# What you are asked to do
Would you write out the listing verbatim and skip every picture in it?

# Given data
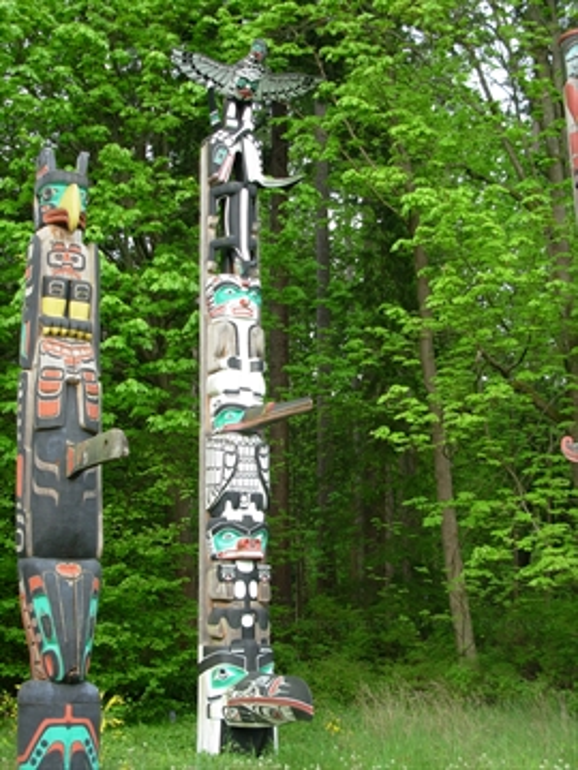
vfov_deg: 33.2
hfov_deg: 25.2
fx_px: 1291
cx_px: 289
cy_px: 385
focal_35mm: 58
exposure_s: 1/95.9
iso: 50
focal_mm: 9.5
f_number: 3.3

# Response
vfov_deg: 33.2
hfov_deg: 25.2
fx_px: 1291
cx_px: 289
cy_px: 385
focal_35mm: 58
exposure_s: 1/95.9
iso: 50
focal_mm: 9.5
f_number: 3.3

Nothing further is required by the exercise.